Request 1: Quote the memoir excerpt word for word, starting at "Over a cup of" and ending after "smoothly — at first.".
Request 2: In the memoir excerpt, where did the narrator teach the first yoga class in French?

Text segment:
============

Put away your sheep
Summer 2009 was long and hot. Howard and Neil continued to toil away on our roof, and I was amazed at how they were able to stand working in such blazing heat but at least now I could see why Howard had the skin of an alligator (sorry Howard, I love you really).
One day I detected a few light drops of rain. Hubby and I looked hopefully at the skies but there was only a hint of a cloud in the blue sky above. The garden was parched and the lawn had long since disappeared and so we were very much hoping for rain. We heard Neil shout up to Howard, who was busy somewhere on our rather large roof. “Want a coat, dad?”
“Why the f… would I want a coat?” came the answer. “I’m not working in this. We’re going f…… home!” Minutes later, the Howard-mobile was heading down the hill.
In the meanwhile, yoga classes had been going well. The classes had a healthy attendance of a few English-speaking locals and a mixture of ex-pats of various nationalities and all the monies paid went to various charities. So far so good, I had not had to teach in French — for which I was profoundly grateful. I had made the acquaintance of a very nice French yoga teacher who taught Ashtanga yoga around the area and I attended a few of her classes. Ashtanga yoga is a very athletic practice which I enjoyed but I preferred to teach something softer.
Over a cup of citron tea at a local cafe she asked me if I would consider taking a weekly class for her that would prepare students for Ashtanga yoga or which would be suitable for the students unable to join her other classes. I was intrigued but at the same time daunted at the prospect. My grasp of French still left a lot to be desired and so I discussed the matter with my own teacher, Marc, who happened to be French. Marc dismissed the difficulties. “It’s easy,” he said. “Just make sure you know the basics. Breathe in. Breathe out. Lift your arms, that sort of thing.”
So with a great deal of trepidation I turned up at the village hall in Maureillas to teach my first yoga class in French. A dozen faces stared at me and I tried to keep my cool as I introduced myself. I had rehearsed over and over again the phrases that I was likely to need and things went smoothly — at first.

============

Stored dataset items:
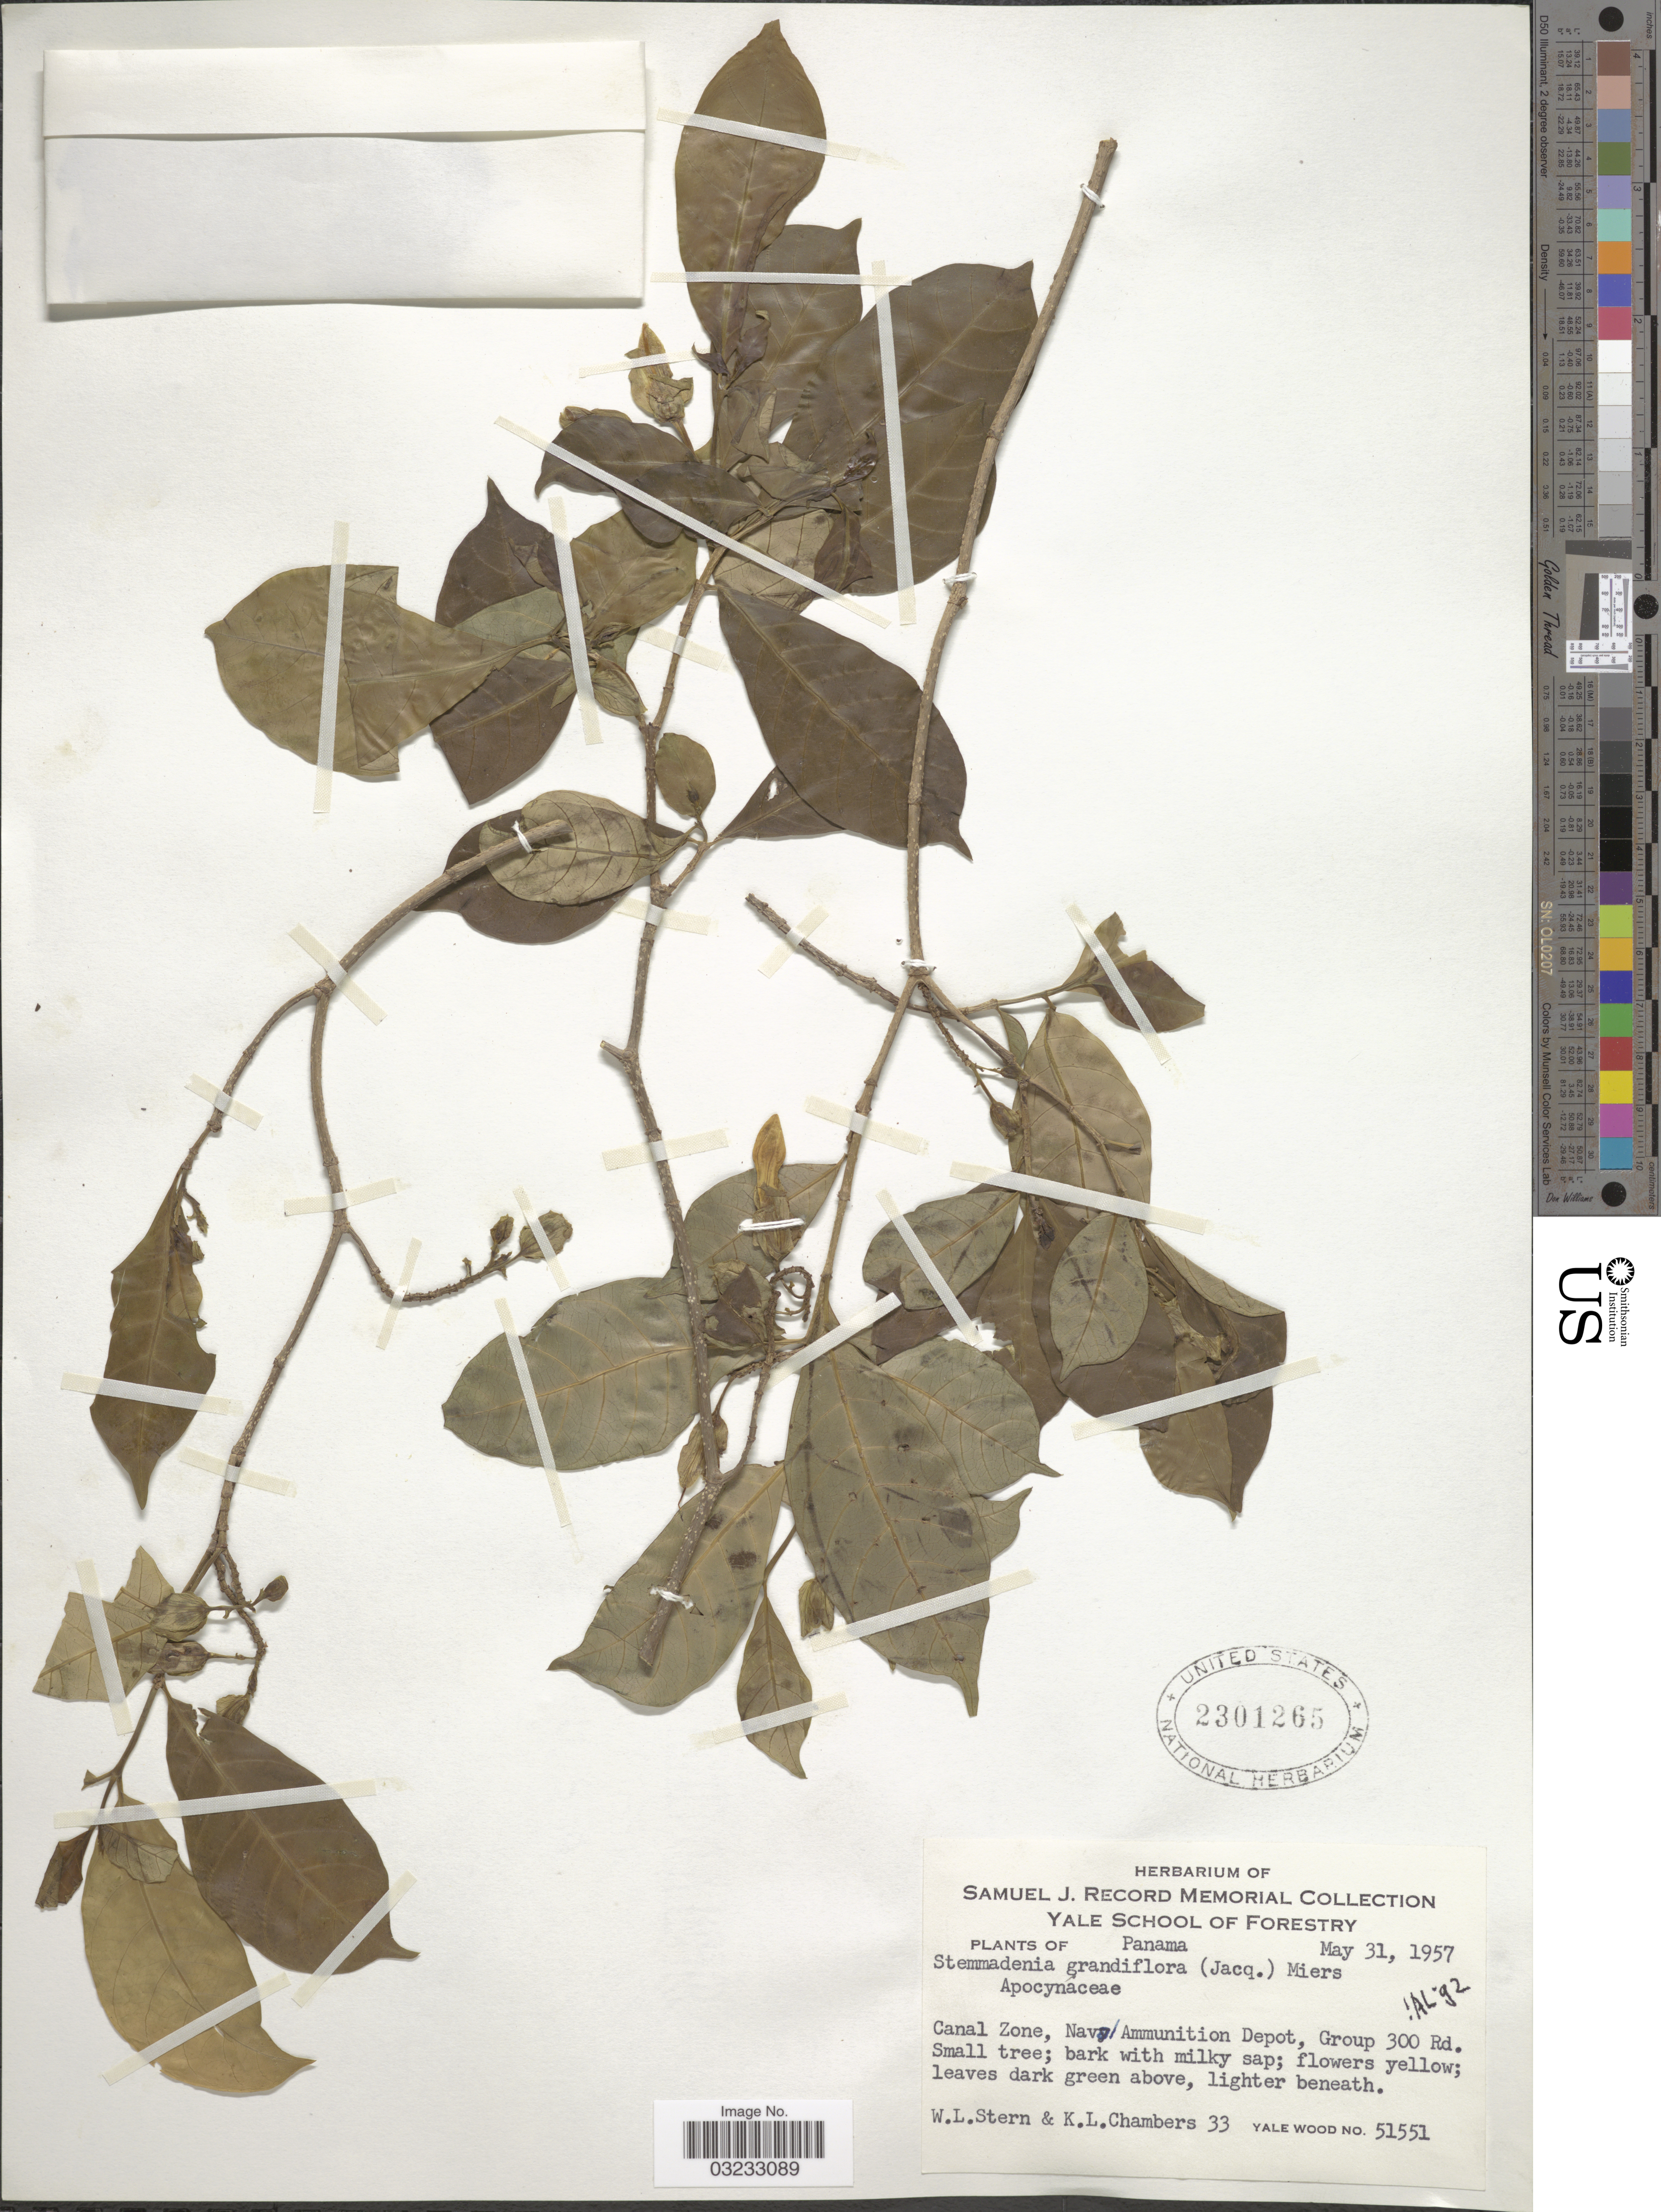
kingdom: Plantae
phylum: Tracheophyta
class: Magnoliopsida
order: Gentianales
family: Apocynaceae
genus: Stemmadenia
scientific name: Stemmadenia grandiflora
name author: (Jacq.) Miers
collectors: W. L. Stern & K. Chambers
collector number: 33/51551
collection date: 1957-05-31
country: Panama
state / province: Colón / Panamá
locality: Canal Zone, Navy/ Ammunition Depot, Group 300 Rd.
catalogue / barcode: US 2301265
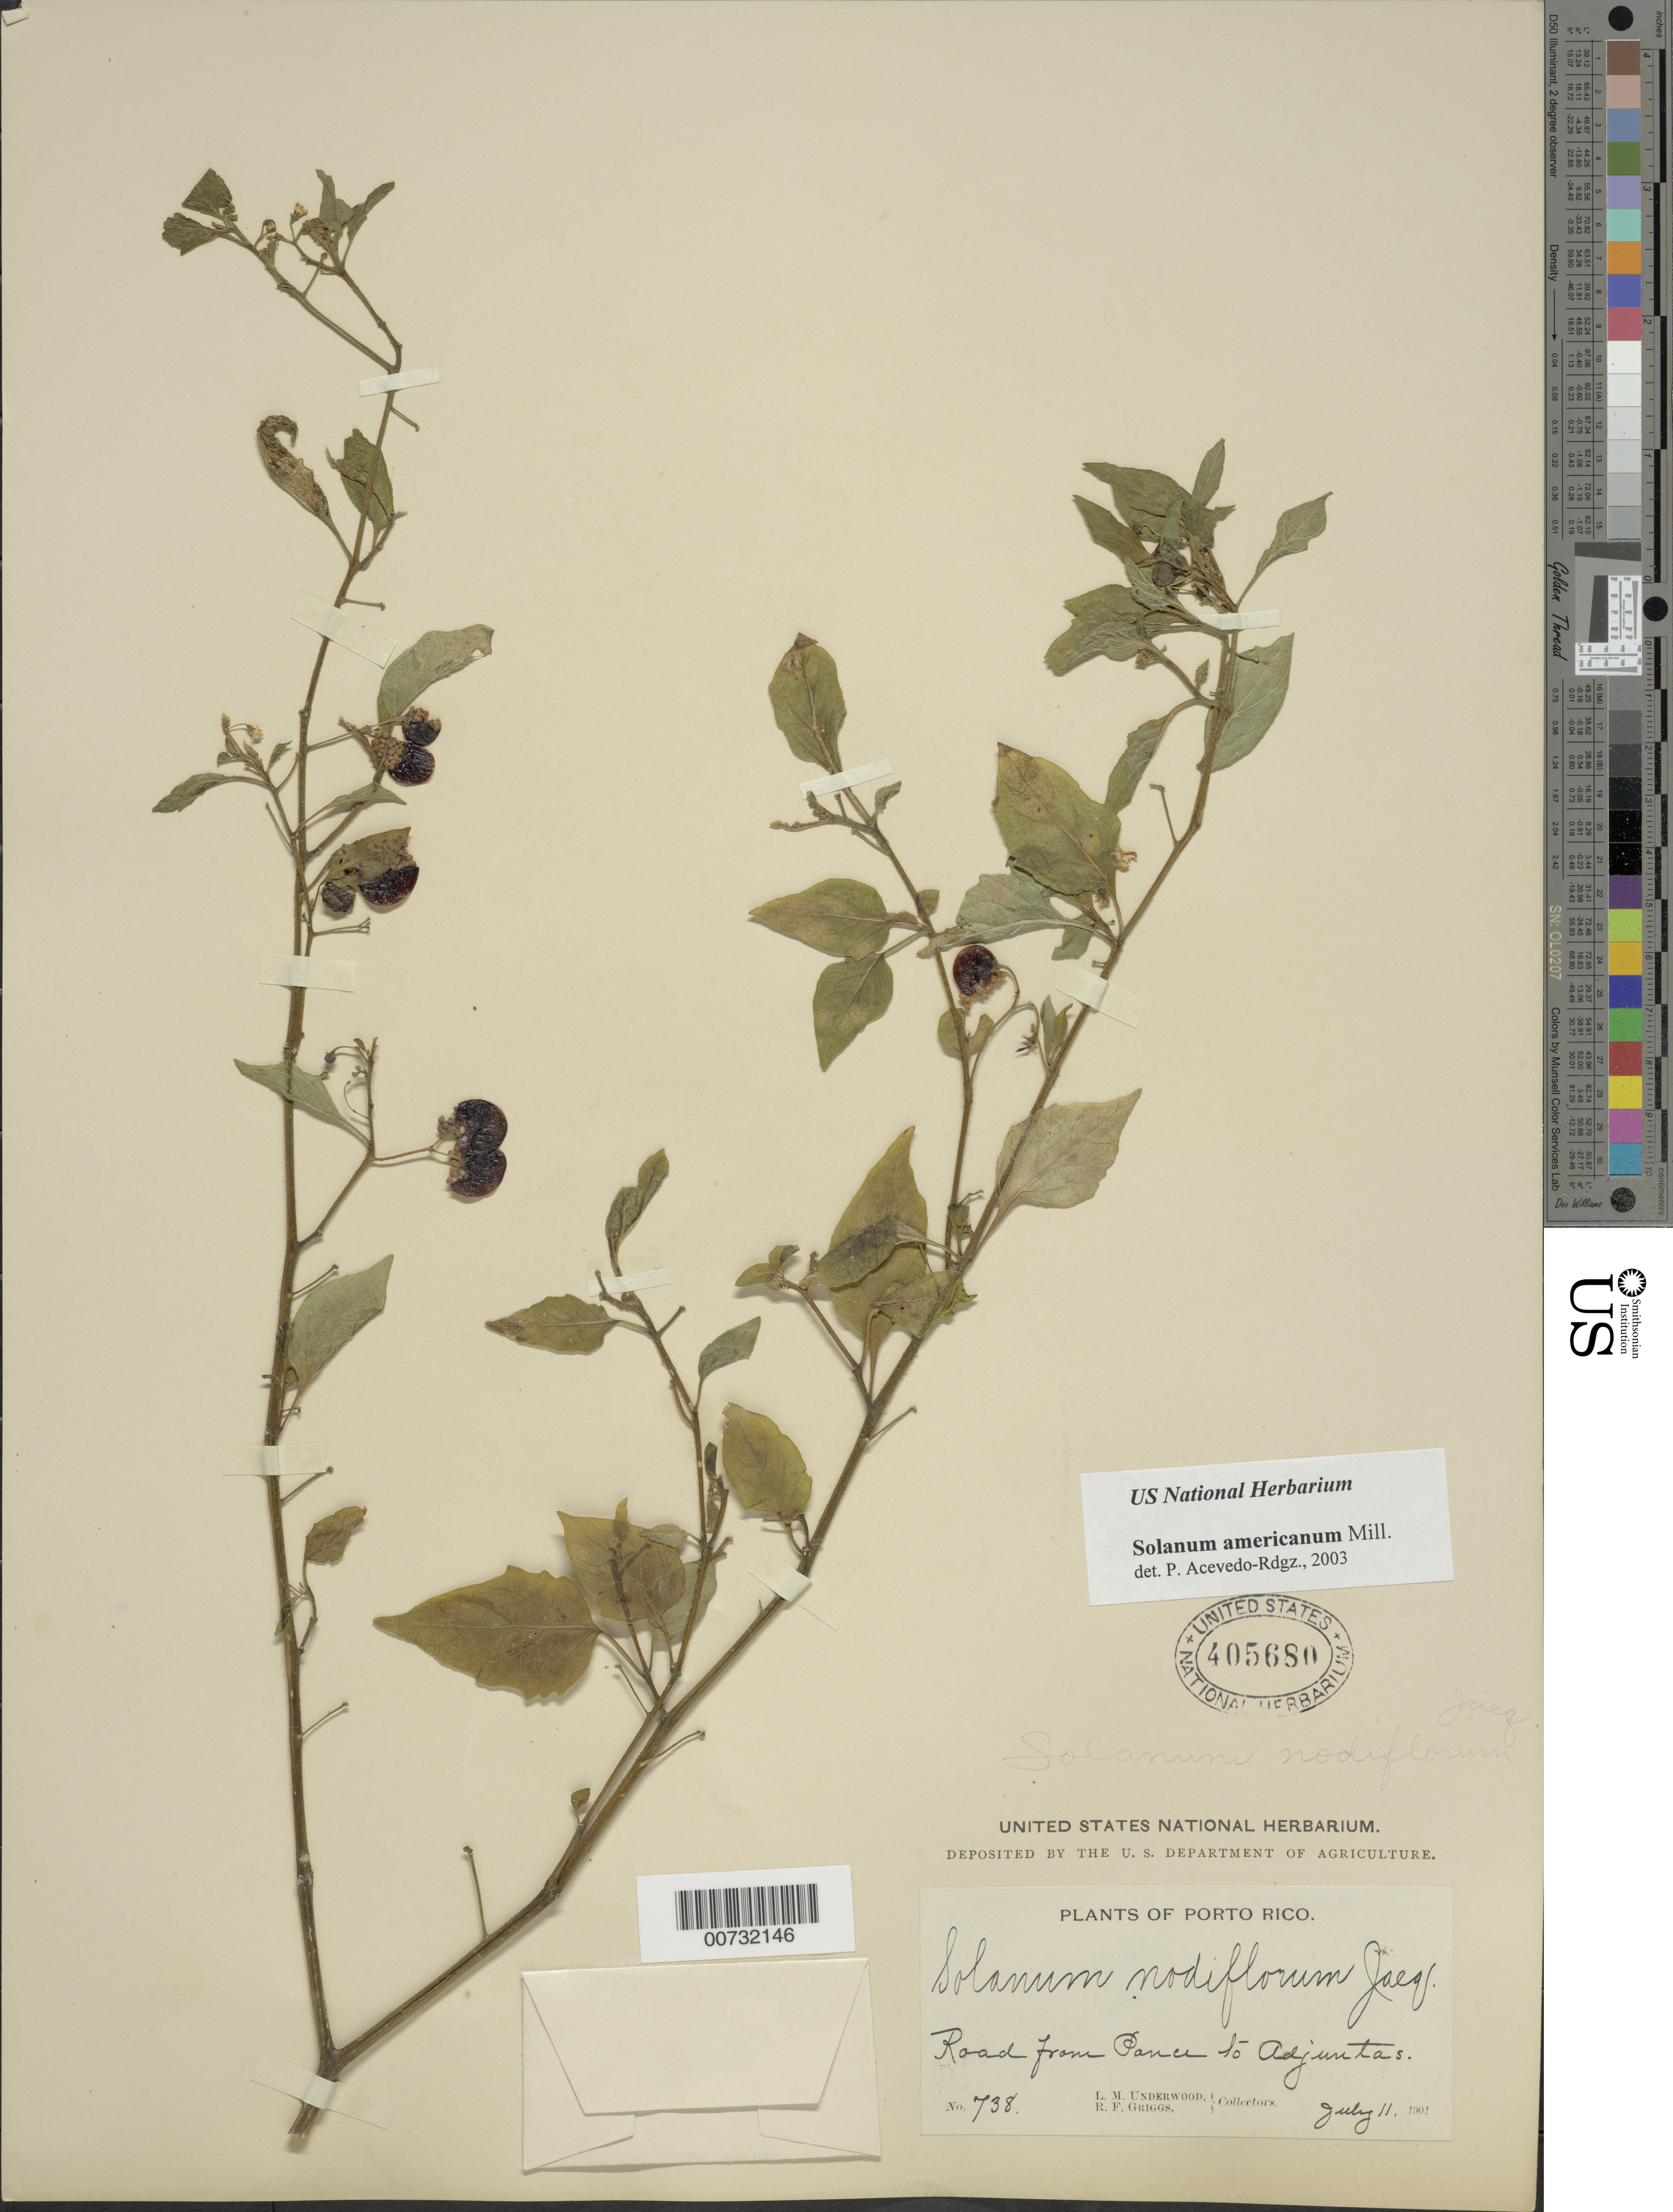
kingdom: Plantae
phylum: Tracheophyta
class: Magnoliopsida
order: Solanales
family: Solanaceae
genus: Solanum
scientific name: Solanum americanum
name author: Mill.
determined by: Acevedo-Rodríguez, P., (BOT), Smithsonian Institution - National Museum of Natural History (UNITED STATES)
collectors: L. M. Underwood & R. F. Griggs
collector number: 738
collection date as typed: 11 Jul 1901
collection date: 1901-07-11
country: Puerto Rico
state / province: Ponce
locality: Ponce to Adjuntas, road from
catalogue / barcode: US 405680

============

Task result 1:
Over a cup of citron tea at a local cafe she asked me if I would consider taking a weekly class for her that would prepare students for Ashtanga yoga or which would be suitable for the students unable to join her other classes. I was intrigued but at the same time daunted at the prospect. My grasp of French still left a lot to be desired and so I discussed the matter with my own teacher, Marc, who happened to be French. Marc dismissed the difficulties. “It’s easy,” he said. “Just make sure you know the basics. Breathe in. Breathe out. Lift your arms, that sort of thing.”
So with a great deal of trepidation I turned up at the village hall in Maureillas to teach my first yoga class in French. A dozen faces stared at me and I tried to keep my cool as I introduced myself. I had rehearsed over and over again the phrases that I was likely to need and things went smoothly — at first.

Task result 2: At the village hall in Maureillas.